Extracted data entries
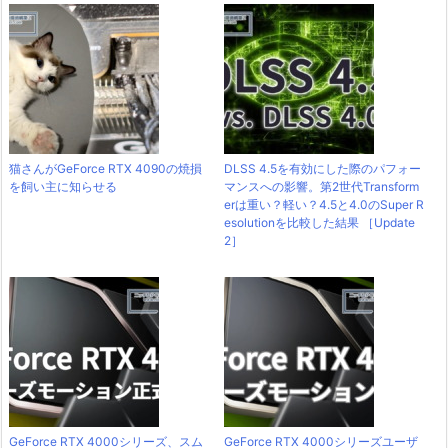
猫さんがGeForce RTX 4090の焼損
DLSS 4.5を有効にした際のパフォー
を飼い主に知らせる
マンスへの影響。第2世代Transform
erは重い？軽い？4.5と4.0のSuper R
esolutionを比較した結果 ［Update
2］
GeForce RTX 4000シリーズ、スム
GeForce RTX 4000シリーズユーザ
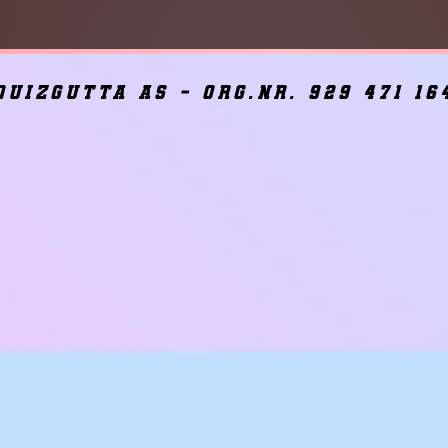
quizgutta as - org.nr. 929 471 16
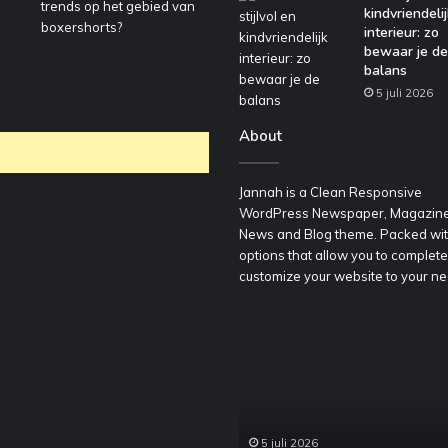
kindvriendelij
interieur: zo
bewaar je de
balans
5 juli 2026
About
Jannah is a Clean Responsive
WordPress Newspaper, Magazine
News and Blog theme. Packed wi
options that allow you to complete
customize your website to your ne
oordelig
Een
een
stijlvol
ontainer
en
huren
kindvriendelijk
oor
interieur:
edrijfsafval
zo
5 juli 2026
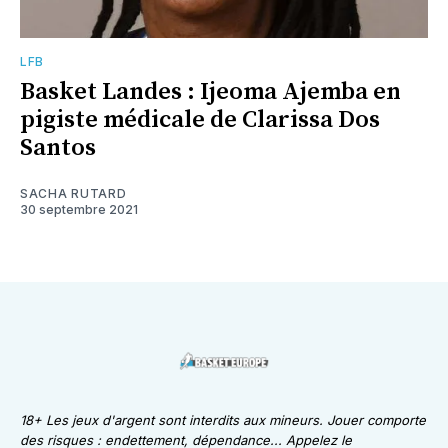
LFB
Basket Landes : Ijeoma Ajemba en
pigiste médicale de Clarissa Dos
Santos
SACHA RUTARD
30 septembre 2021
18+ Les jeux d'argent sont interdits aux mineurs. Jouer comporte
des risques : endettement, dépendance... Appelez le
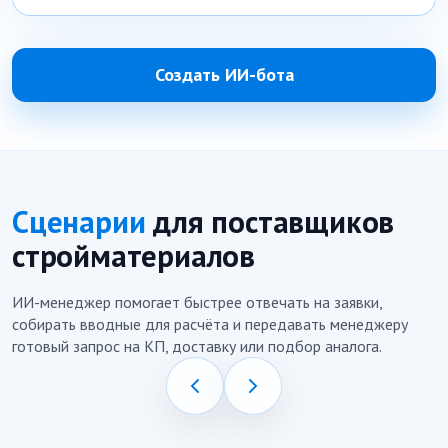
Создать ИИ-бота
Сценарии
для поставщиков
стройматериалов
ИИ-менеджер помогает быстрее отвечать на заявки,
собирать вводные для расчёта и передавать менеджеру
готовый запрос на КП, доставку или подбор аналога.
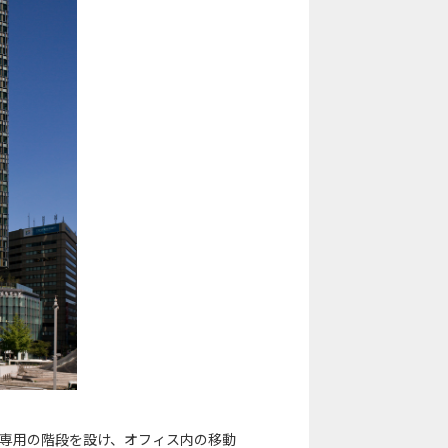
ム専用の階段を設け、オフィス内の移動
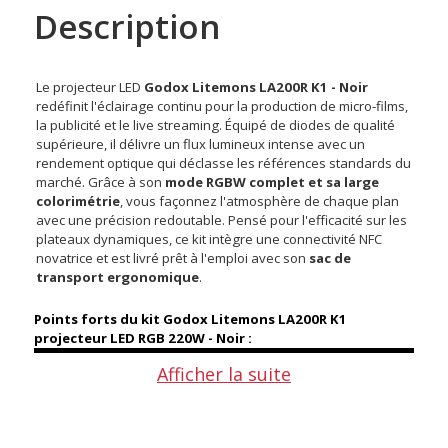
Description
Le projecteur LED
Godox Litemons LA200R K1 - Noir
redéfinit l'éclairage continu pour la production de micro-films,
la publicité et le live streaming. Équipé de diodes de qualité
supérieure, il délivre un flux lumineux intense avec un
rendement optique qui déclasse les références standards du
marché. Grâce à son
mode RGBW complet et sa large
colorimétrie
, vous façonnez l'atmosphère de chaque plan
avec une précision redoutable. Pensé pour l'efficacité sur les
plateaux dynamiques, ce kit intègre une connectivité NFC
novatrice et est livré prêt à l'emploi avec son
sac de
transport ergonomique
.
Points forts du kit Godox Litemons LA200R K1
projecteur LED RGB 220W - Noir :
Afficher la suite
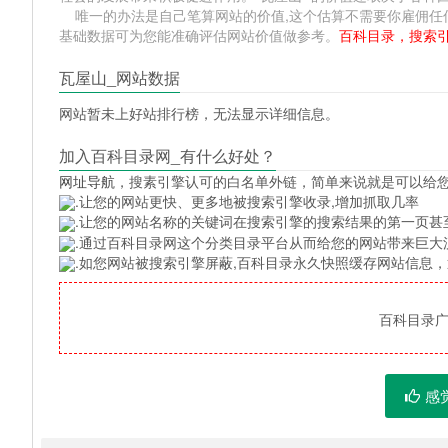
唯一的办法是自己笔算网站的价值,这个估算不需要你雇佣任何人,掌握
基础数据可为您能准确评估网站价值做参考。
百科目录，搜索
瓦屋山_网站数据
网站暂未上好站排行榜，无法显示详细信息。
加入百科目录网_有什么好处？
网址导航
，搜素引擎认可的白名单外链，简单来说就是可以给
.让您的网站更快、更多地被搜索引擎收录,增加抓取几率
.让您的网站名称的关键词在搜索引擎的搜索结果的第一页甚
.通过百科目录网这个分类目录平台从而给您的网站带来巨大
.如您网站被搜索引擎屏蔽,百科目录永久快照缓存网站信息
百科目录广告
感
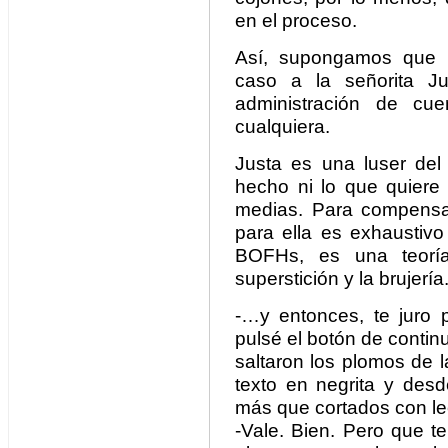
en el proceso.
Así, supongamos que u
caso a la señorita J
administración de cu
cualquiera.
Justa es una luser del 
hecho ni lo que quiere 
medias. Para compensa
para ella es exhaustivo
BOFHs, es una teorí
superstición y la brujería
-…y entonces, te juro
pulsé el botón de continu
saltaron los plomos de l
texto en negrita y des
más que cortados con le
-Vale. Bien. Pero que t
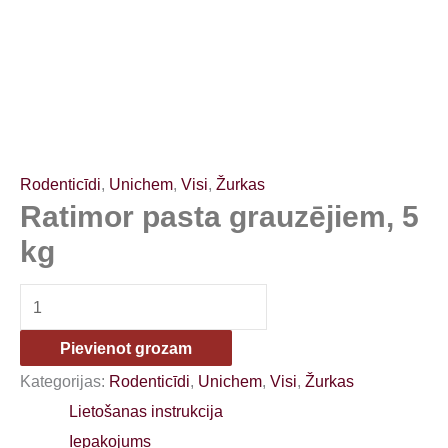
Rodenticīdi
,
Unichem
,
Visi
,
Žurkas
Ratimor pasta grauzējiem, 5
kg
Pievienot grozam
Kategorijas:
Rodenticīdi
,
Unichem
,
Visi
,
Žurkas
Lietošanas instrukcija
Iepakojums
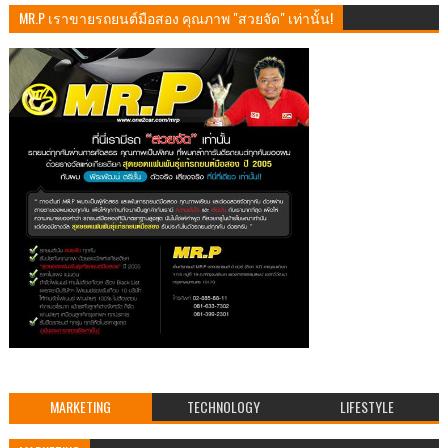
MR.P เราขายรถยนต์มือสอง คุณภาพ "สวยจัด" เท่านั้น!
MARKETING
TECHNOLOGY
LIFESTYLE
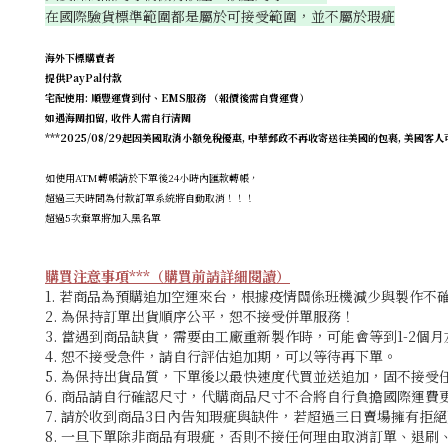
在國際驗貨標準範圍都是屬於可接受範圍，並不屬於瑕疵
海外下標購賣者
提供PayPal付款
宅配使用: 順豐運費到付、EMS服務 （報價後需自費運費）
如遇海關扣留, 收件人需自行清關
***2025/08/29起因美國取消小額免稅優惠, 中華郵政不再收寄送往美國的包裹, 美國客人可使
如使用ATM轉帳請於下單後24小時內匯款轉帳，
超過三天時間為付款訂單系統將自動取消！！！
超過5次棄單將加入黑名單
購買注意事項***（購買前請詳細閱讀）
1. 若商品為預購追加空運來台，根據疫情關係班機減少與製作不確
2. 為保持訂單出貨順序公平，恕不接受併單服務！
3. 當遇到商品缺貨，需要由工廠重新製作時，可能會等到1-2個
4. 恕不接受急件，請自行評估追加期
，可以等待再下單。
5. 為保持出貨品質，下單後以最快速度代買並送追加，固不接
6. 商品請自行確認尺寸，代購商品尺寸不合將自行負擔國際運費
7. 請於收到商品3日內告知瑕疵與缺件，若超過三日賣場擁有拒
8. 一旦下單除非商品有瑕疵，否則不接任何理由取消訂單、退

Task details: Arrange the lines of the data above as a Markdown table with the columns Row and Line, numbering the rows in order and skipping blank lines. Leave the pictures out.

Solution to this task:
| Row | Line |
|---|---|
| 1 | 猫さんがGeForce RTX 4090の焼損 |
| 2 | DLSS 4.5を有効にした際のパフォー |
| 3 | を飼い主に知らせる |
| 4 | マンスへの影響。第2世代Transform |
| 5 | erは重い？軽い？4.5と4.0のSuper R |
| 6 | esolutionを比較した結果 ［Update |
| 7 | 2］ |
| 8 | GeForce RTX 4000シリーズ、スム |
| 9 | GeForce RTX 4000シリーズユーザ |
| 10 | quizgutta as - org.nr. 929 471 16 |
| 11 | kindvriendelij |
| 12 | interieur: zo |
| 13 | bewaar je de |
| 14 | balans |
| 15 | 5 juli 2026 |
| 16 | About |
| 17 | Jannah is a Clean Responsive |
| 18 | WordPress Newspaper, Magazine |
| 19 | News and Blog theme. Packed wi |
| 20 | options that allow you to complete |
| 21 | customize your website to your ne |
| 22 | oordelig |
| 23 | Een |
| 24 | een |
| 25 | stijlvol |
| 26 | ontainer |
| 27 | en |
| 28 | huren |
| 29 | kindvriendelijk |
| 30 | oor |
| 31 | interieur: |
| 32 | edrijfsafval |
| 33 | zo |
| 34 | 5 juli 2026 |
| 35 | LFB |
| 36 | Basket Landes : Ijeoma Ajemba en |
| 37 | pigiste médicale de Clarissa Dos |
| 38 | Santos |
| 39 | SACHA RUTARD |
| 40 | 30 septembre 2021 |
| 41 | 18+ Les jeux d'argent sont interdits aux mineurs. Jouer comporte |
| 42 | des risques : endettement, dépendance... Appelez le |
| 43 | Создать ИИ-бота |
| 44 | Сценарии |
| 45 | для поставщиков |
| 46 | стройматериалов |
| 47 | ИИ-менеджер помогает быстрее отвечать на заявки, |
| 48 | собирать вводные для расчёта и передавать менеджеру |
| 49 | готовый запрос на КП, доставку или подбор аналога. |
| 50 | ム専用の階段を設け、オフィス内の移動 |
| 51 | Description |
| 52 | Le projecteur LED |
| 53 | Godox Litemons LA200R K1 - Noir |
| 54 | redéfinit l'éclairage continu pour la production de micro-films, |
| 55 | la publicité et le live streaming. Équipé de diodes de qualité |
| 56 | supérieure, il délivre un flux lumineux intense avec un |
| 57 | rendement optique qui déclasse les références standards du |
| 58 | marché. Grâce à son |
| 59 | mode RGBW complet et sa large |
| 60 | colorimétrie |
| 61 | , vous façonnez l'atmosphère de chaque plan |
| 62 | avec une précision redoutable. Pensé pour l'efficacité sur les |
| 63 | plateaux dynamiques, ce kit intègre une connectivité NFC |
| 64 | novatrice et est livré prêt à l'emploi avec son |
| 65 | sac de |
| 66 | transport ergonomique |
| 67 | . |
| 68 | Points forts du kit Godox Litemons LA200R K1 |
| 69 | projecteur LED RGB 220W - Noir : |
| 70 | Afficher la suite |
| 71 | 唯一的办法是自己笔算网站的价值,这个估算不需要你雇佣任何人,掌握 |
| 72 | 基础数据可为您能准确评估网站价值做参考。 |
| 73 | 百科目录，搜索 |
| 74 | 瓦屋山_网站数据 |
| 75 | 网站暂未上好站排行榜，无法显示详细信息。 |
| 76 | 加入百科目录网_有什么好处？ |
| 77 | 网址导航 |
| 78 | ，搜素引擎认可的白名单外链，简单来说就是可以给 |
| 79 | .让您的网站更快、更多地被搜索引擎收录,增加抓取几率 |
| 80 | .让您的网站名称的关键词在搜索引擎的搜索结果的第一页甚 |
| 81 | .通过百科目录网这个分类目录平台从而给您的网站带来巨大 |
| 82 | .如您网站被搜索引擎屏蔽,百科目录永久快照缓存网站信息 |
| 83 | 百科目录广告 |
| 84 | 感 |
| 85 | en el proceso. |
| 86 | Así, supongamos que u |
| 87 | caso a la señorita J |
| 88 | administración de cu |
| 89 | cualquiera. |
| 90 | Justa es una luser del  |
| 91 | hecho ni lo que quiere  |
| 92 | medias. Para compensa |
| 93 | para ella es exhaustivo |
| 94 | BOFHs, es una teorí |
| 95 | superstición y la brujería |
| 96 | -…y entonces, te juro |
| 97 | pulsé el botón de continu |
| 98 | saltaron los plomos de l |
| 99 | texto en negrita y des |
| 100 | más que cortados con le |
| 101 | -Vale. Bien. Pero que t |
| 102 | Rodenticīdi |
| 103 | , |
| 104 | Unichem |
| 105 | , |
| 106 | Visi |
| 107 | , |
| 108 | Žurkas |
| 109 | Ratimor pasta grauzējiem, 5 |
| 110 | kg |
| 111 | Pievienot grozam |
| 112 | Kategorijas: |
| 113 | Rodenticīdi |
| 114 | , |
| 115 | Unichem |
| 116 | , |
| 117 | Visi |
| 118 | , |
| 119 | Žurkas |
| 120 | Lietošanas instrukcija |
| 121 | Iepakojums |
| 122 | MR.P เราขายรถยนต์มือสอง คุณภาพ "สวยจัด" เท่านั้น! |
| 123 | MARKETING |
| 124 | TECHNOLOGY |
| 125 | LIFESTYLE |
| 126 | 在國際驗貨標準範圍都是屬於可接受範圍，並不屬於瑕疵 |
| 127 | 海外下標購賣者 |
| 128 | 提供PayPal付款 |
| 129 | 宅配使用: 順豐運費到付、EMS服務 （報價後需自費運費） |
| 130 | 如遇海關扣留, 收件人需自行清關 |
| 131 | ***2025/08/29起因美國取消小額免稅優惠, 中華郵政不再收寄送往美國的包裹, 美國客人可使 |
| 132 | 如使用ATM轉帳請於下單後24小時內匯款轉帳， |
| 133 | 超過三天時間為付款訂單系統將自動取消！！！ |
| 134 | 超過5次棄單將加入黑名單 |
| 135 | 購買注意事項***（購買前請詳細閱讀） |
| 136 | 1. 若商品為預購追加空運來台，根據疫情關係班機減少與製作不確 |
| 137 | 2. 為保持訂單出貨順序公平，恕不接受併單服務！ |
| 138 | 3. 當遇到商品缺貨，需要由工廠重新製作時，可能會等到1-2個 |
| 139 | 4. 恕不接受急件，請自行評估追加期 |
| 140 | ，可以等待再下單。 |
| 141 | 5. 為保持出貨品質，下單後以最快速度代買並送追加，固不接 |
| 142 | 6. 商品請自行確認尺寸，代購商品尺寸不合將自行負擔國際運費 |
| 143 | 7. 請於收到商品3日內告知瑕疵與缺件，若超過三日賣場擁有拒 |
| 144 | 8. 一旦下單除非商品有瑕疵，否則不接任何理由取消訂單、退 |